Just learn to lucid dream bruh, don’t go through all of this bullshit, and you may potentially have all of the pussies you can imagine*

*If you don’t wake up from being aroused in your dream, which will happen often

this came to my mind when i watched the scene when the goose hug her

And btw, I'd take the plunge and I'll leave it at that. Even if I had to finance it for a few years

>no robot waifu to tell you good night and good morning
Why even live?

>lucid dream
I always thought this was a meme like tulpas, is lucid dreaming actually real and something you can "learn"?

>the tender smile DLC pack costs 50$ bucks

>pure male wish fulfillment fantasy
That's exactly the point. Some men have been driven in such a pathetic corner that we resort to fantasizing about holograms instead of seeking real connections. Used to be, a companion wasn't too much to ask. The result is isolated underachieving men who don't need to provide for anyone, and who get nothing from participating in society. On the other side of the equation you have normies getting divorced en masse, perma-offended tumblr girls who collect disabilities, and docile manchildren taking open-mouthed bug-eyed selfies with their consoles and arguing about Marvel vs DC.
I'm thankful that BR2049 actually touched on this subject. Look at K's tiny room. There's a schoolkid's desk facing a window, very few material possessions. He eats shitty microwaved meals. But he can pretend that he's eating a delicious meal cooked by his faithful companion. And here we are, with threads like these, where people envy that.

>pay for joi?

why would I pay for a nigger whore? plenty of them in the real world.

lucid dreaming is 100% real. I wake myself almost everytime I realize I am dreaming though. The control you have in a dream is amazing.

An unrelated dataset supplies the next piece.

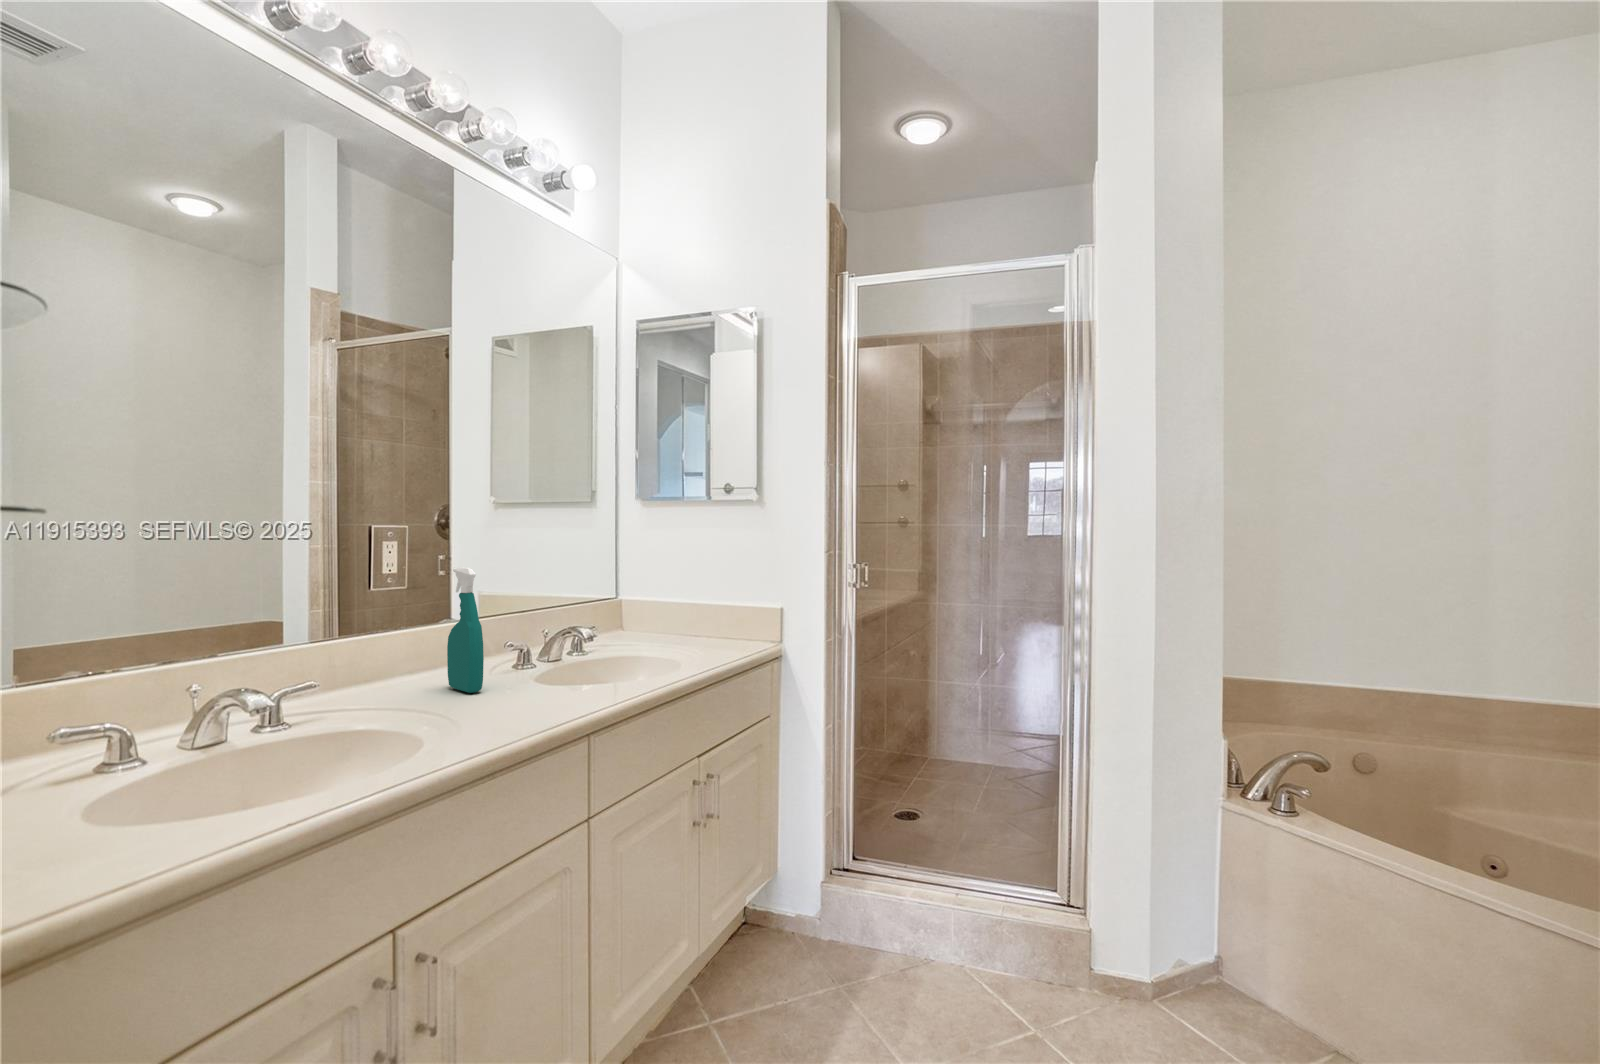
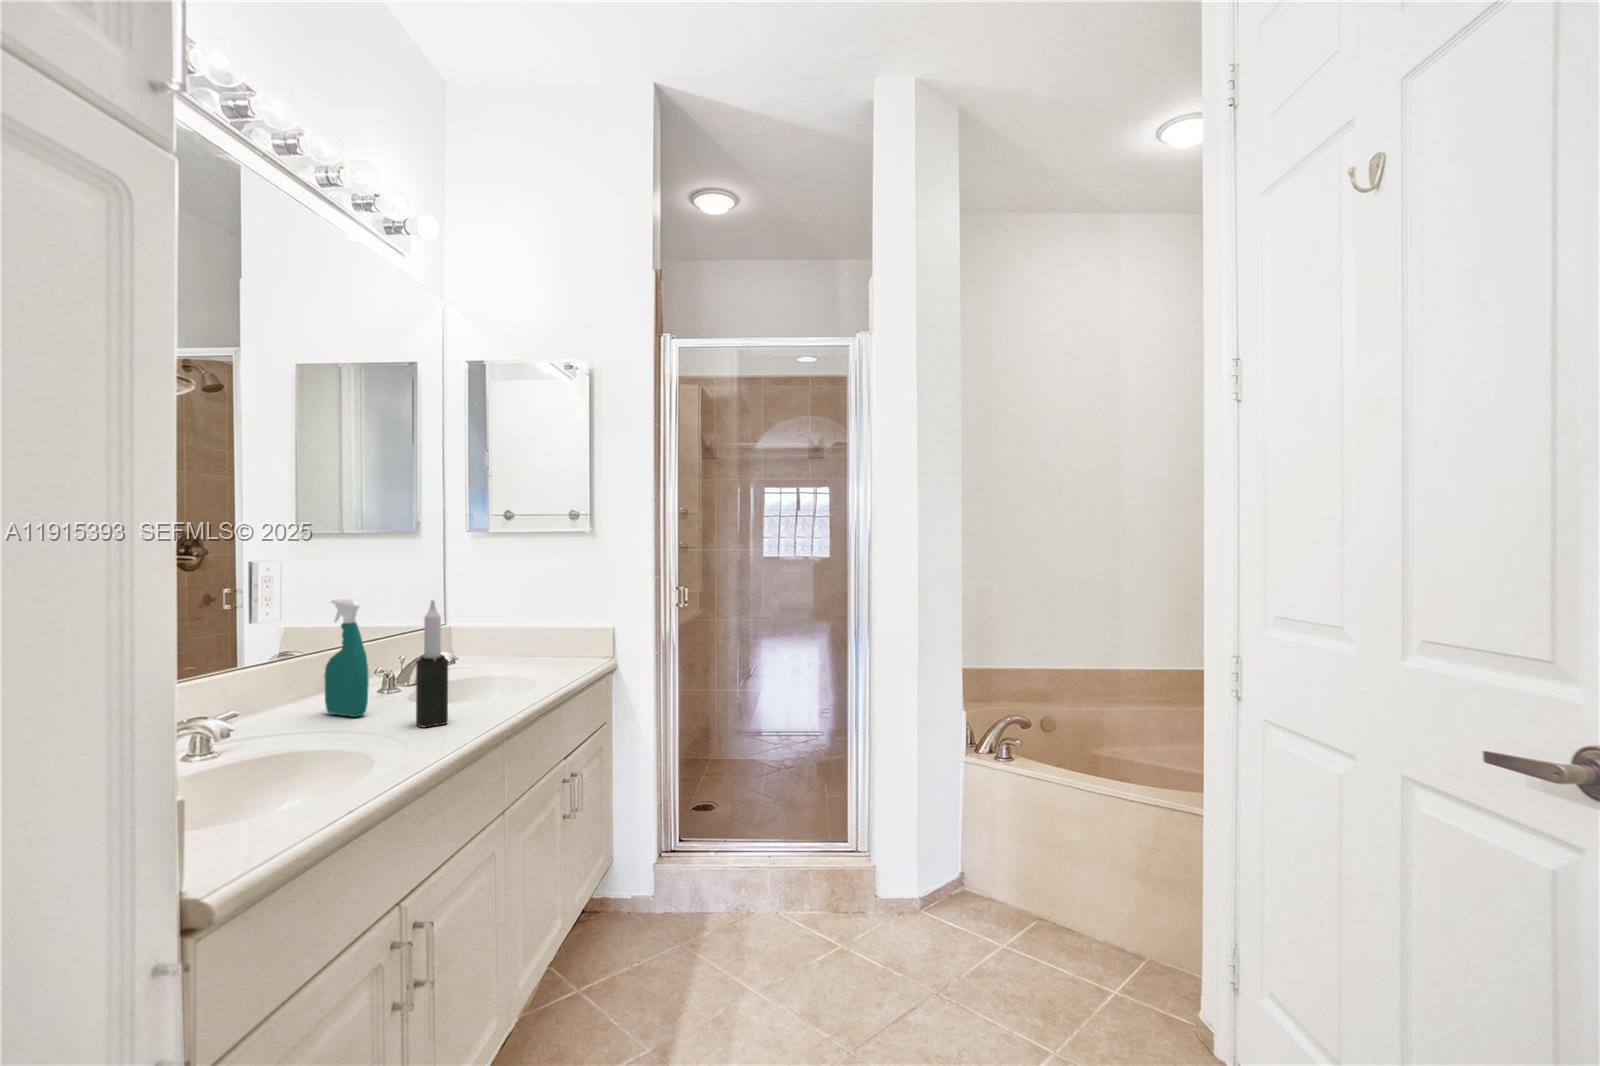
candle: none [515,568,546,711] -> present [416,600,448,727]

The fact that he took the role and placed himself in that position mentally cements Goose as /ourguy/. I don't know what his life was like before he started acting, but I'd wager he's spent at least one extended period in lonely media-consuming NEETdom.

This is all the more reason for Joi to be real. Even someone as seemingly perfect as Ana turns out to be worthless. A proper Joi wouldn't be flawed.

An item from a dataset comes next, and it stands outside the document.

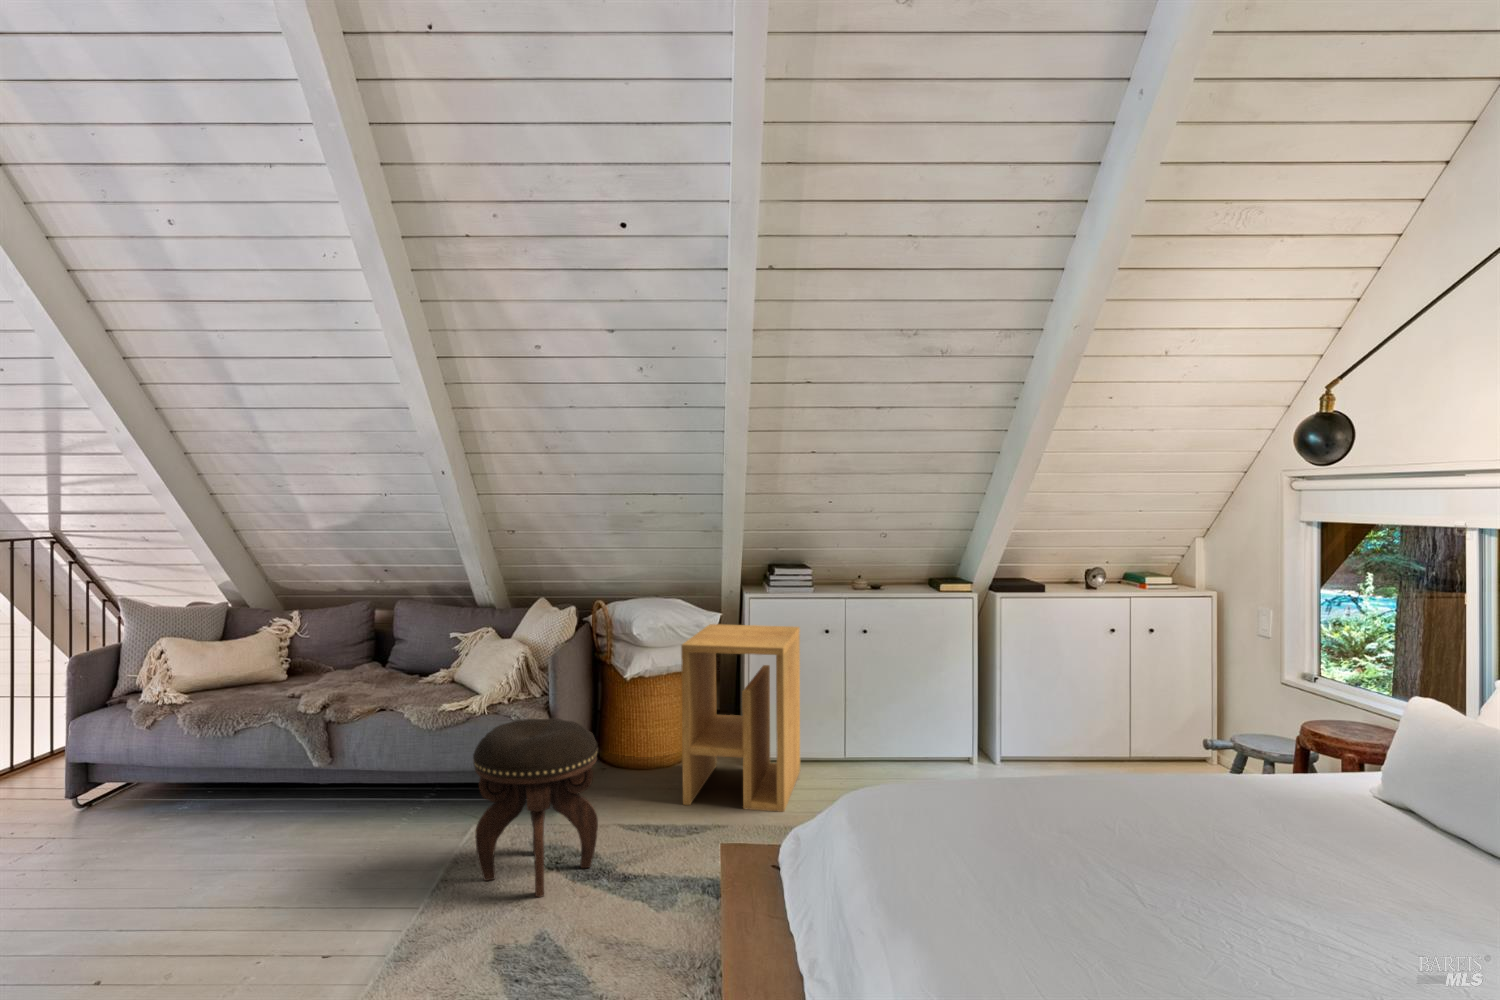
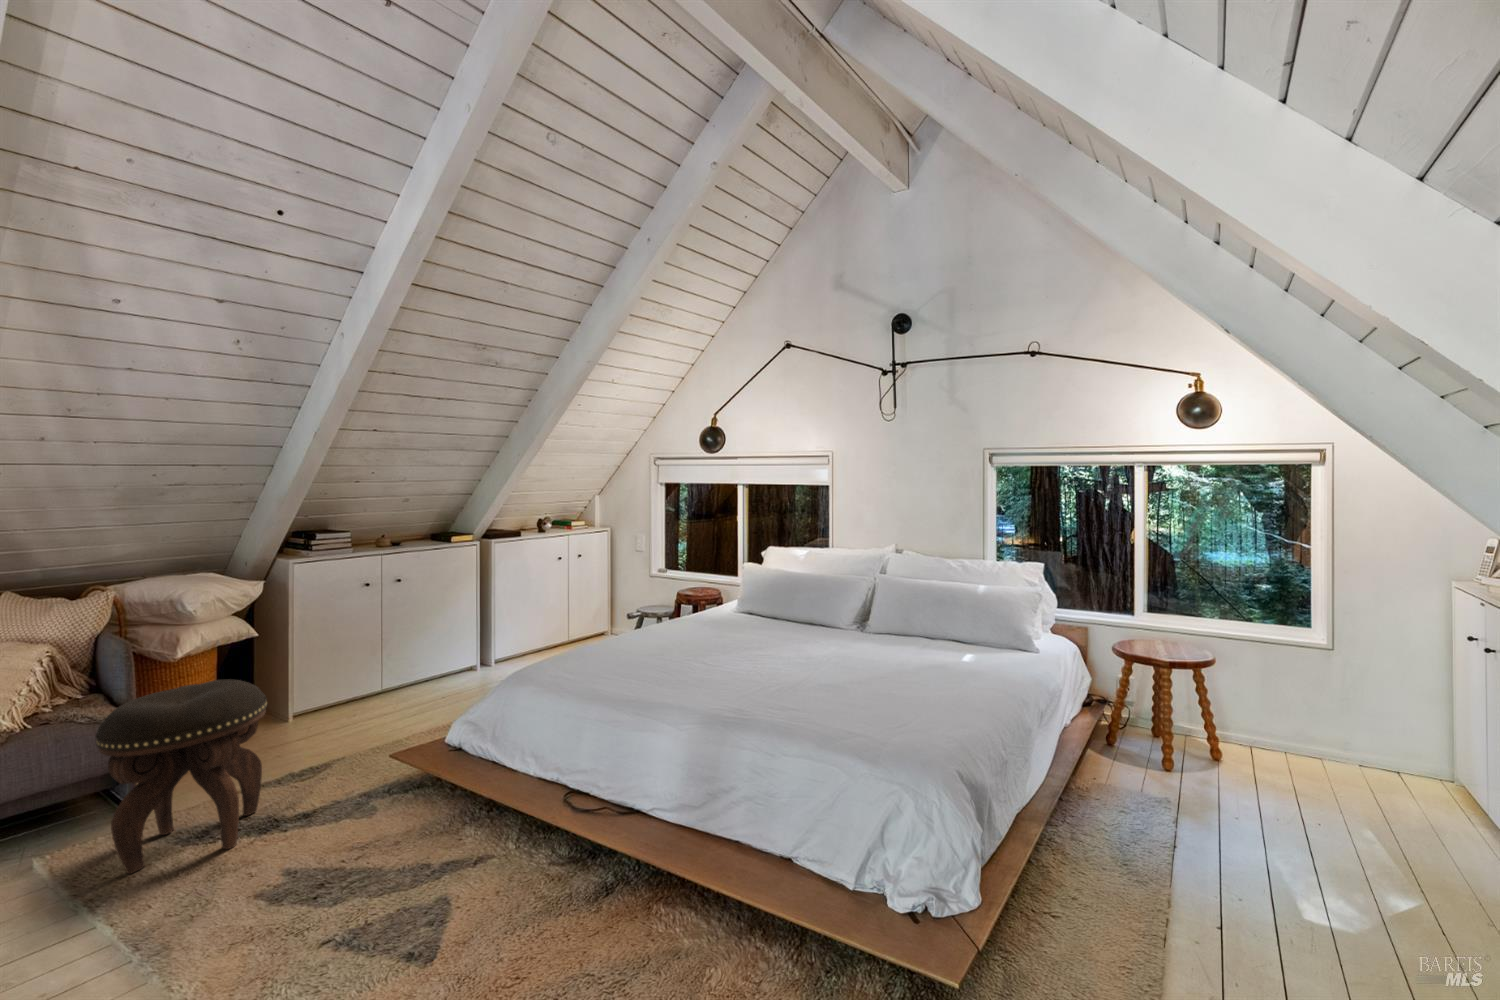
side table: present [681,624,800,812] -> none [260,580,390,749]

The Goose is a little too good at playing awkward and muh feels characters. That can't all just be great acting.

Not every dream is good dream, i'm little scared of what i'll find in there which i realize will make precisely that happen.

He was a Disney kid, probably never had a real childhood just like K

one of the "bad" dreams I had is where I became lucid. I was running away from something and I realized I wasn't getting tired. I was like this is weird am I dreaming. Once I realized I was dreaming I could create things and tried to fly.

I created a female, had sex, and woke up like regular wet dream.

I still remember that to this day. I envy those who can lucid dream regularly.

You'd probably end up with a Chinese bootleg with a penis who kills you in your sleep.